On July 8, 2013, CMS issued a proposed rule setting forth a range of program changes and initiatives relating to the Medicare Physician Fee Schedule (PFS) for Calendar Year (CY) 2014. Most notably, the proposed rule announces CMS’s plan to provide for a separate payment to physicians for managing certain chronic care needs beginning in 2015. This is intended to support the provision of primary care, as Medicare currently only pays for primary care management services as part of a face-to-face visit. The proposed rule, which may be viewed here [PDF], is expected to be published in the July 19, 2013, Federal Register, with comments due on September 6, 2013.
CMS anticipates that, without changes to current law, the Sustainable Growth Rate (SGR) adjustment to physician reimbursement will result in an approximate decrease of 24.4 percent in payment rates for 2014. Historically, however, this adjustment has been reversed through congressional intervention.
The proposed rule includes the following provisions:
Primary Care and Complex Chronic Management
To further promote primary care, CMS proposes to pay for complex chronic care management services beginning in 2015. Specifically, payment will be provided for Medicare beneficiaries who have multiple, significant chronic conditions (two or more). To be eligible for these payments, a single practitioner must furnish these services, the beneficiary must consent to receiving services over the course of a year, and the beneficiary must have had an Annual Wellness Visit. To support payments for these services, CMS intends to establish practice standards involving access to Electronic Health Records (EHR) and written protocols for aspects of care management implementation. In addition, CMS intends to recognize a patient-centered medical home (PCMH) designation by private organizations as a means for a practice to establish that it has met the required practice standards.
CMS proposes to modify regulations governing eligible telehealth originating sites to include health professional shortage areas located in rural census tracts of urban areas as determined by the Office of Rural Health Policy.

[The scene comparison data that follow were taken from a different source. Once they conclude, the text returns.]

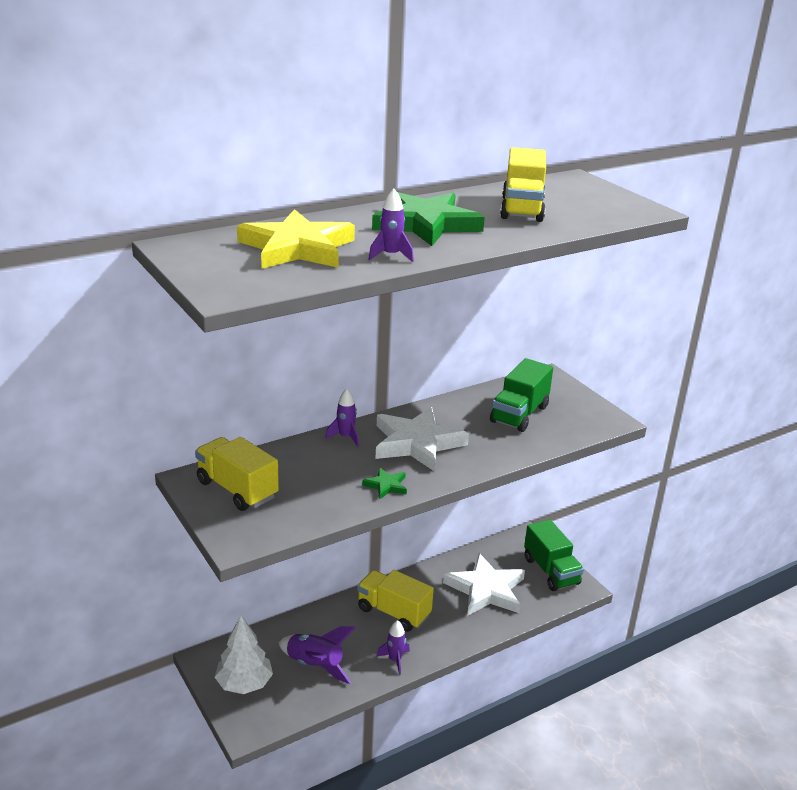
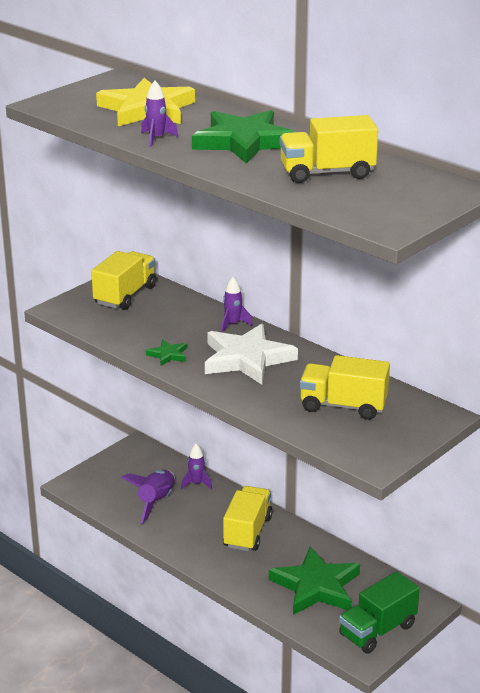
camera: 75 degrees right, 0 degrees up
white tree [215,615,273,694] -> none
purple rocket [377,620,410,675] -> purple rocket moved to [181,444,212,490]
white star [443,553,525,616] -> green star [269,546,360,615]
green truck [490,358,553,432] -> yellow truck [299,355,390,420]

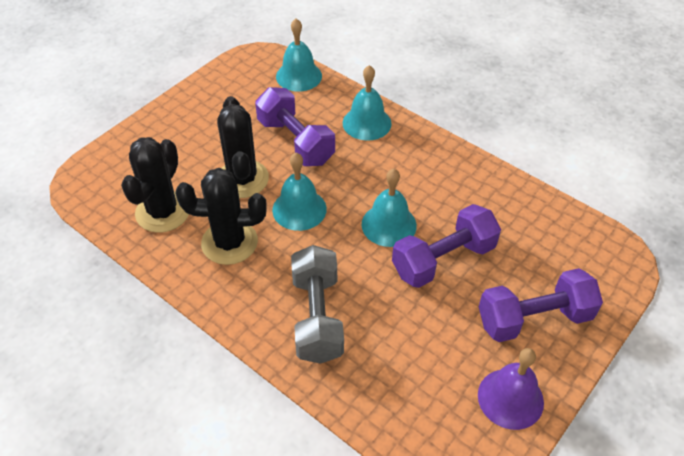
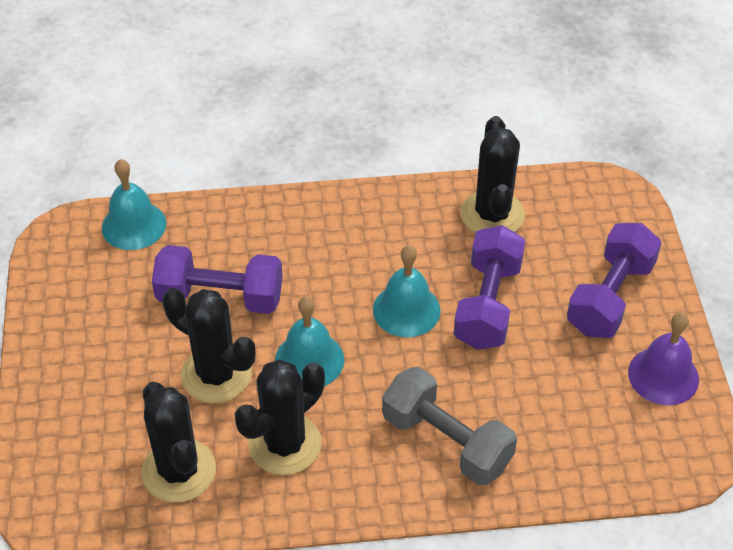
camera: 45 degrees left, 0 degrees up
turquoise bell [343,65,392,141] -> none
none -> black cactus [461,116,525,233]

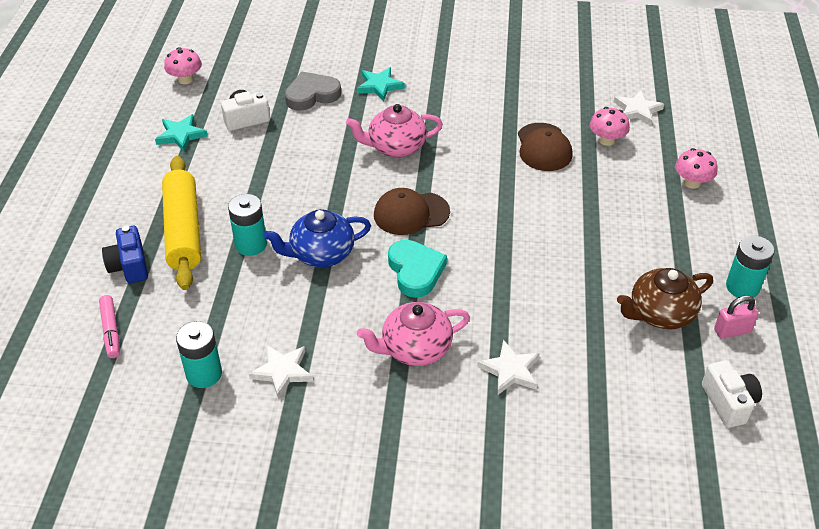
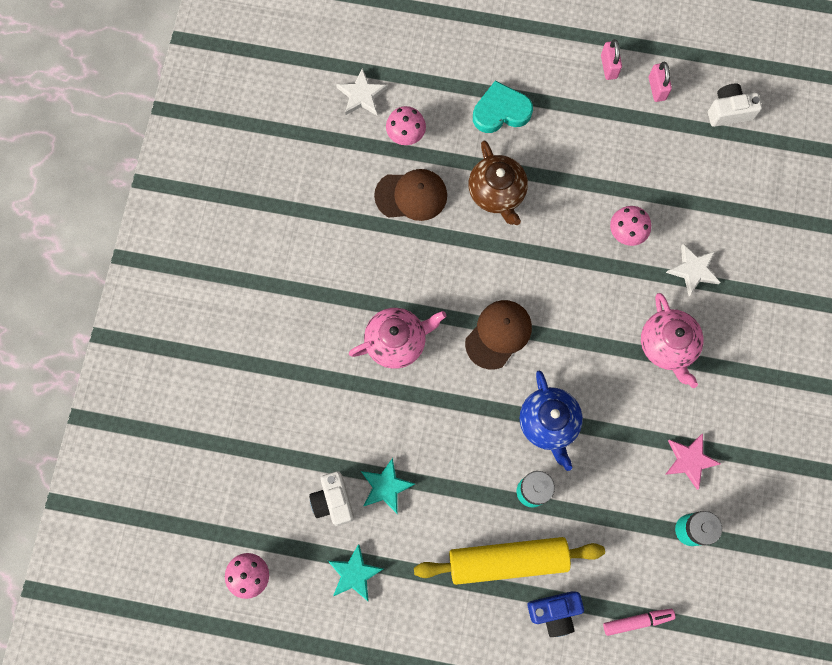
camera: 85 degrees left, 30 degrees up
white star [249,345,313,399] -> pink star [665,434,721,490]
grey heart [285,72,341,111] -> none
pink teapot [346,104,443,157] -> pink teapot turned 105 degrees counterclockwise [349,308,446,369]
turquoise star [357,67,405,102] -> turquoise star moved to [361,458,415,514]
brown cap [374,188,450,235] -> brown cap turned 135 degrees counterclockwise [465,300,532,369]
turquoise heart [388,240,447,298] -> turquoise heart moved to [473,81,533,133]
brown teapot [617,268,713,330] -> brown teapot moved to [469,140,528,225]
pink mushroom [675,148,718,189] -> pink mushroom moved to [610,206,651,246]
turquoise battery [726,235,775,298] -> pink padlock [601,39,622,80]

Revisions to the Practice Expense Geographic Adjustment
The geographic practice cost indices (GPCIs) defining the work, practice expense, and malpractice cost components of physicians’ services under the PFS will be revised and expanded. Among other things, the weights assigned to each GPCI (work, PE and malpractice) will be modified in accordance with the recommendations of the Medicare Economic Index (MEI) Technical Advisor Panel to increase the weight of the work and reduce the weight of the practice expense.
Medicare Economic Index (MEI)
CMS aims to revise the calculation of the MEI, which is the price index used to update physician payments for inflation, in response to recommendations by a Technical Advisory Panel that met during CY 2012. The proposal is to redistribute a measure of payment from the practice expense component to the work component.
There is a proposal to adjust the payment rates for more than 200 codes where Medicare pays more for services provided in an office than in an outpatient hospital department or ambulatory surgery center (ASC). CMS is proposing to cap the PFS payment in these situations to the total payment that Medicare would make to the practitioner and the facility when the service is furnished in a hospital outpatient department or ASC.
Application of Therapy Caps to Critical Access Hospitals (CAHs)
CMS proposes to apply the therapy cap limitations and policies to outpatient therapy services furnished in a CAH beginning on January 1, 2014, in accordance with the American Taxpayers Relief Act.